We always perform a lung optimization manoeuvre after switching to HFOV to optimize end-expiratory lung volume (EELV) as the PaO₂ is linearly correlated with EELV [39]. Aside from optimizing lung volume to improve oxygenation, pressure oscillations are less dampened in regions with poor compliance, thereby causing larger pressure swings [13]. One group of investigators found that a stepwise mPaw increase produced the greatest increase in lung volume and resolution of atelectasis compared with a 20-s sustained dynamic inflation (either once or repeated 6 times) or a standard approach (i.e. random setting of mPaw) in a neonatal lamb model [40]. We have adopted such a stepwise increase–decrease mPaw titration as a RM strategy. This allows us to individualize the mPaw setting and oscillate on the deflation limb of the P–V loop where there is less continuous recruitment and decruitment of alveoli [41]. Nonetheless, there is a need for comparing various types of RM for determining optimal EELV as the best RM in HFOV still needs to be identified. Furthermore, there appeared to be a slow decrease in mPaw during the first 3 days after start of HFOV. This could mean that we did not wean HFOV aggressively enough, calling for a better protocolization of HFOV weaning instead of a gradual reduction of the mPaw when oxygenation was satisfactorily.

Although the number of patients put on vasoactive drugs increased over time, the vasoactive score (which includes dosages of vasoactive drugs) did not increase. Furthermore, the cumulative amount of fluid boluses remained low in our patient population. This suggests that there was no haemodynamic instability in our study population despite the delivery of a higher mPaw. We did note an increase in NMBA use during the first 48 h of HFOV, especially in children > 60 months, possibly reflecting work of breathing in these patients when breathing spontaneously due to the fixed bias flow of HFOV [42].
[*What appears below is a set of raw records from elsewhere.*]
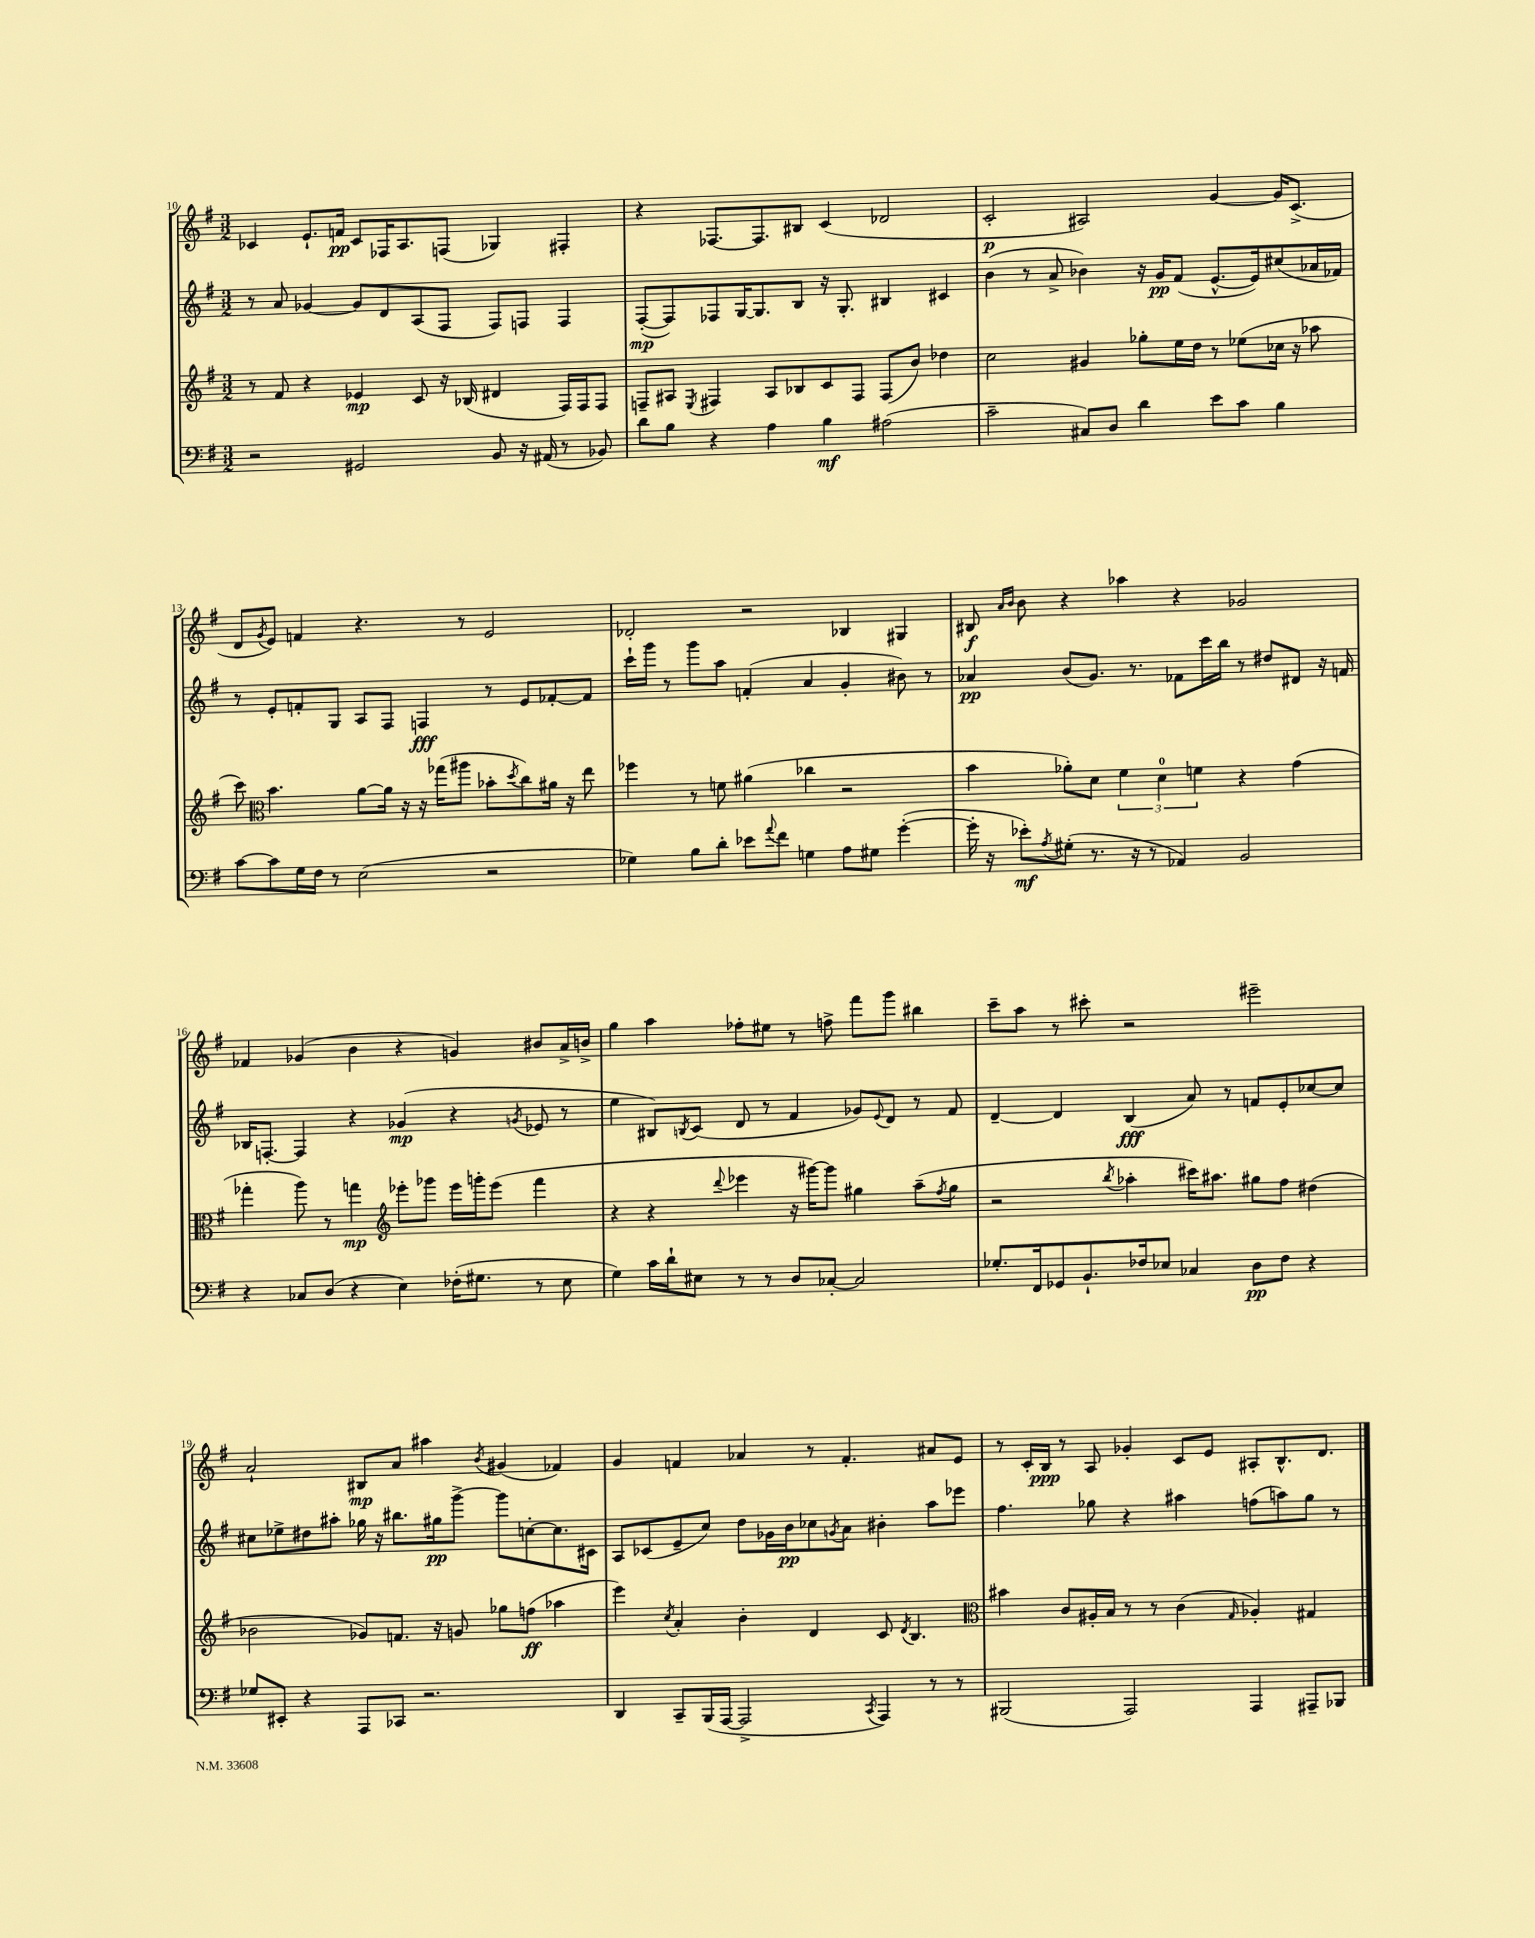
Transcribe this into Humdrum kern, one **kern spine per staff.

**kern	**kern	**kern	**kern
*staff4	*staff3	*staff2	*staff1
*clefF4	*clefG2	*clefG2	*clefG2
*k[f#]	*k[f#]	*k[f#]	*k[f#]
*M3/2	*M3/2	*M3/2	*M3/2
2r	8r	8r	4c-
.	8f#	8a	.
.	4r	[4g-	8.e`
.	.	.	16f
2GG#	4e-	8g-]	8c-
.	.	8d	16F-
.	.	.	8.A
.	8c	(8A	.
.	16r	8F#	(8F
.	(16B-	.	.
8BB	4d#	8F#)	4G-)
16r	.	8F	.
(16AA#	.	.	.
8r	16F#)	4F	4F#'
.	16F#	.	.
8BB-)	8F#	.	.
=	=	=	=
8d	8F~	([8F#'	4r
8B	8A#	8F#])	.
.	8qE	.	.
4r	4F#	8F-	[8.F-
.	.	[16G	.
.	.	8.G]	8.F-]
4A	8A#	.	.
.	8B-	8B	8B#
4B	8c	16r	(4c
.	.	8.G'	.
.	8F#	.	.
(2A#	(8F#	4B#	2d-
.	8b)	.	.
.	4dd-	4c#	.
=	=	=	=
2c~	2cc	(4b	2c'
.	.	8r	.
.	.	8a^	.
8C#)	4g#	4b-)	2A#)
8D	.	.	.
4d	8gg-'	16r	.
.	.	16g	.
.	16ee	(8f#	.
.	16dd	.	.
8e	8r	[8.e^^	[4g
8c	(8ee-	.	.
.	.	16e])	.
4B	16cc-	(8cc#	16g]
.	16r	.	(8.c^
.	8aa-	16a-	.
.	.	16f-)	.
=	=	=	=
[8c	8ccc)	8r	8d
*	*clefC3	*	*
.	.	.	8qg
8c]	4.b	8e'	8e)
16G	.	8f'	4f
16F#	.	.	.
8r	.	8G	.
(2E	[8a	8A	4.r
.	16a]	8F#	.
.	16r	.	.
.	16r	4F	.
.	(16gg-	.	.
.	8aa#	.	8r
2r	8b-'	8r	2e
.	8qdd	.	.
.	8cc)	8e	.
.	16a#	[8f-'	.
.	16r	.	.
.	8ee	8f-]	.
=	=	=	=
4G-)	4ff-	16ccc`	2d-'
.	.	16ggg	.
.	.	8r	.
8B	8r	8ggg	.
8d'	8f	8aa	.
8e-	(4a#	(4f'	2r
8qqa	.	.	.
8f#	.	.	.
4G	4cc-	4a	.
8A	2r	4g'	4B-
8G#	.	.	.
([4g'	.	8b#)	4G#
.	.	8r	.
=	=	=	=
16g']	4b	4a-	8B#
16r	.	.	.
.	.	.	16qqa
.	.	.	16qqb
8e-')	.	.	8b
8qA	.	.	.
(8G#'	8a-')	(8b	4r
8.r	8d	8.g)	.
.	6f#	.	4aa-
16r	.	8.r	.
8r	.	.	.
.	6d	.	.
4AA-)	.	8f-	4r
.	6f	.	.
.	.	16ccc	.
.	.	16bb	.
2BB	4r	8r	2g-
.	.	8dd#	.
.	(4g	8d#	.
.	.	16r	.
.	.	16f	.
=	=	=	=
4r	4gg-'	16B-	4f-
.	.	[8.F'	.
8C-	8aa)	4F]	(4g-
(8D	8r	.	.
4r	4gg	4r	4b
*	*clefG2	*	*
4E)	8eee-'	(4g-	4r
.	8ggg-	.	.
(16F-'	16eee-	4r	4g)
8.G#	16ggg'	.	.
.	(8eee-	.	.
.	.	8qg	.
8r	4fff#	8e-	8b#
8E	.	8r	16a^
.	.	.	16b^
=	=	=	=
4G)	4r	4ee	4gg
16c	4r	8B#)	4aa
16d`	.	.	.
.	.	8qB	.
8E#	.	(8c	.
.	8qqddd	.	.
8r	4eee-	8d	8ff-'
8r	.	8r	8ee#
8D	16r	4f#	8r
.	[16ggg#)	.	.
[8C-'	8ggg#]	.	8ff^
2C-]	4gg#	8g-)	8fff#
.	.	8qqe	.
.	.	8d	8ggg
.	(8aa~	8r	4bb#
.	8qff#	.	.
.	8gg#	8f#	.
=	=	=	=
8.G-'	2r	[4d~	8ccc~
.	.	.	8aa
16FF#	.	.	.
8GG-	.	4d]	8r
8.BB`	.	.	8ccc#'
.	8qbb	.	.
.	4aa-'	(4B	2r
16F-	.	.	.
8E-	.	.	.
4C-	16ccc#)	8a)	.
.	8.aa#	.	.
.	.	8r	.
8D	8gg#	8f	2eee#~
8F-	8ff#	8e'	.
4r	(4dd#	[8cc-	.
.	.	8cc-]	.
=	=	=	=
8G-	2b-	8cc#	2a`
8EE#'	.	8ee-^	.
4r	.	8dd#	.
.	.	8aa#'	.
8AAA	8g-)	16gg-	8B#
.	.	16r	.
8CC-	8.f	8.bb#	8a
2.r	.	.	4aa#
.	16r	16gg#	.
.	8g	[8ggg^	.
.	.	.	8qb
.	8gg-	8ggg]	(4g#
.	(8ff	[8cc'	.
.	4aa-	8.cc]	4f-)
.	.	16c#	.
=	=	=	=
4DD	4eee)	8A	4g
.	.	(8c-	.
.	8qcc	.	.
8CC~	4a'	8e~	4f
(16BBB	.	8cc)	.
[16AAA	.	.	.
2AAA^]	4b'	8dd	4a-
.	.	16g-	.
.	.	16b	.
.	4d	8cc-	8r
.	.	8qg	.
.	.	8a	4.f'
8qCC	.	.	.
4AAA)	8c	4b#'	.
.	8qd	.	.
.	4.B	.	.
8r	.	8aa	8a#
8r	.	8eee-	8e
=	=	=	=
*	*clefC3	*	*
(2BBB#	4b#	4.ff#	8r
.	.	.	16c'
.	.	.	16B
.	8c	.	8r
.	16A#'	8gg-	8A
.	16B	.	.
2AAA)	8r	4r	4g-'
.	8r	.	.
.	(4c	4aa#	8c
.	.	.	8e
.	16qqG	.	.
4AAA	4A-')	(8ff	8A#'
.	.	8aa)	8.B^^
8AAA#~	4G#	8gg-	.
.	.	.	8.d
8BBB-	.	8r	.
==	==	==	==
*-	*-	*-	*-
A key strength of this study is that we used a protocolized approach to paediatric HFOV in terms of patient selection and management, taking disease trajectory into account. This has not been previously reported. At the same time, there are limitations that should be considered. Although we describe one of the largest cohorts of paediatric HFOV patients, our study represents a single-centre experience with a liberal use of HFOV thereby including a subgroup of patients with less severe disease [2]. Furthermore, practice variability may have influenced our findings, but this is inherent to the study design and can only be overcome by a RCT [43]. Last, from a theoretical perspective, HFOV seems to be a suitable mode for lung-protective ventilation (LPV). The effect of our alternative approach on the development of ventilator-induced lung injury (VILI) cannot be deducted from the present study and warrants further investigations. Our approach is currently being tested in a 2-by-2 factorial randomized controlled trial comparing the effects of ventilation strategy (CMV vs. HFOV) with or without prone positioning on patient outcome (www.​prospect-network.​org).

In summary, we report the feasibility in terms of oxygenation, ventilation, and haemodynamics of using an alternative, individualized, physiology-based open-lung approach to HFOV that targets high F and high ∆P_proximal. Further research including multisite dissemination and systematic evaluation compared to CMV on both short- and long-term outcomes in paediatric practice is warranted.